→ **SOURCE MATERIAL**:
○ ○ ○ ○ ○ ○ ○
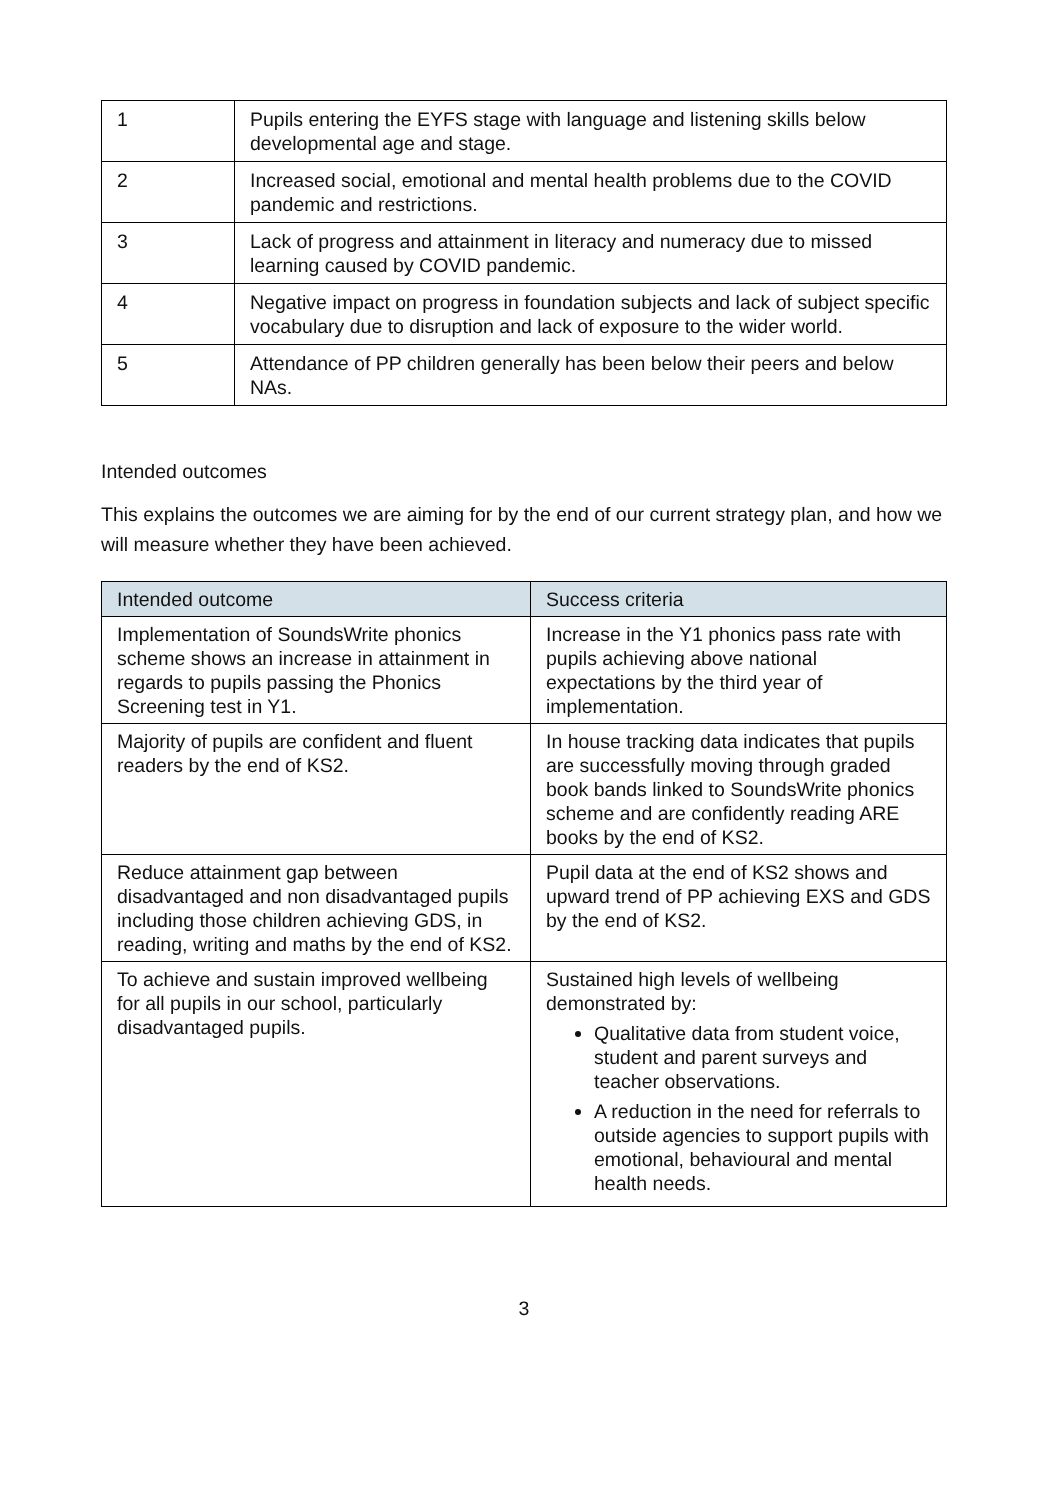| 1 | Pupils entering the EYFS stage with language and listening skills below developmental age and stage. |
| 2 | Increased social, emotional and mental health problems due to the COVID pandemic and restrictions. |
| 3 | Lack of progress and attainment in literacy and numeracy due to missed learning caused by COVID pandemic. |
| 4 | Negative impact on progress in foundation subjects and lack of subject specific vocabulary due to disruption and lack of exposure to the wider world. |
| 5 | Attendance of PP children generally has been below their peers and below NAs. |
Intended outcomes
This explains the outcomes we are aiming for by the end of our current strategy plan, and how we will measure whether they have been achieved.
| Intended outcome | Success criteria |
| --- | --- |
| Implementation of SoundsWrite phonics scheme shows an increase in attainment in regards to pupils passing the Phonics Screening test in Y1. | Increase in the Y1 phonics pass rate with pupils achieving above national expectations by the third year of implementation. |
| Majority of pupils are confident and fluent readers by the end of KS2. | In house tracking data indicates that pupils are successfully moving through graded book bands linked to SoundsWrite phonics scheme and are confidently reading ARE books by the end of KS2. |
| Reduce attainment gap between disadvantaged and non disadvantaged pupils including those children achieving GDS, in reading, writing and maths by the end of KS2. | Pupil data at the end of KS2 shows and upward trend of PP achieving EXS and GDS by the end of KS2. |
| To achieve and sustain improved wellbeing for all pupils in our school, particularly disadvantaged pupils. | Sustained high levels of wellbeing demonstrated by: Qualitative data from student voice, student and parent surveys and teacher observations. A reduction in the need for referrals to outside agencies to support pupils with emotional, behavioural and mental health needs. |
3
○ ○ ○ ○ ○ ○ ○
→ **EXERCISE DESCRIPTION**: Each entry above must be repeated word for word, minus its images.

→ **WRITTEN ANSWER**:
| 1 | Pupils entering the EYFS stage with language and listening skills below developmental age and stage. |
| 2 | Increased social, emotional and mental health problems due to the COVID pandemic and restrictions. |
| 3 | Lack of progress and attainment in literacy and numeracy due to missed learning caused by COVID pandemic. |
| 4 | Negative impact on progress in foundation subjects and lack of subject specific vocabulary due to disruption and lack of exposure to the wider world. |
| 5 | Attendance of PP children generally has been below their peers and below NAs. |
Intended outcomes
This explains the outcomes we are aiming for by the end of our current strategy plan, and how we will measure whether they have been achieved.
| Intended outcome | Success criteria |
| --- | --- |
| Implementation of SoundsWrite phonics scheme shows an increase in attainment in regards to pupils passing the Phonics Screening test in Y1. | Increase in the Y1 phonics pass rate with pupils achieving above national expectations by the third year of implementation. |
| Majority of pupils are confident and fluent readers by the end of KS2. | In house tracking data indicates that pupils are successfully moving through graded book bands linked to SoundsWrite phonics scheme and are confidently reading ARE books by the end of KS2. |
| Reduce attainment gap between disadvantaged and non disadvantaged pupils including those children achieving GDS, in reading, writing and maths by the end of KS2. | Pupil data at the end of KS2 shows and upward trend of PP achieving EXS and GDS by the end of KS2. |
| To achieve and sustain improved wellbeing for all pupils in our school, particularly disadvantaged pupils. | Sustained high levels of wellbeing demonstrated by: Qualitative data from student voice, student and parent surveys and teacher observations. A reduction in the need for referrals to outside agencies to support pupils with emotional, behavioural and mental health needs. |
3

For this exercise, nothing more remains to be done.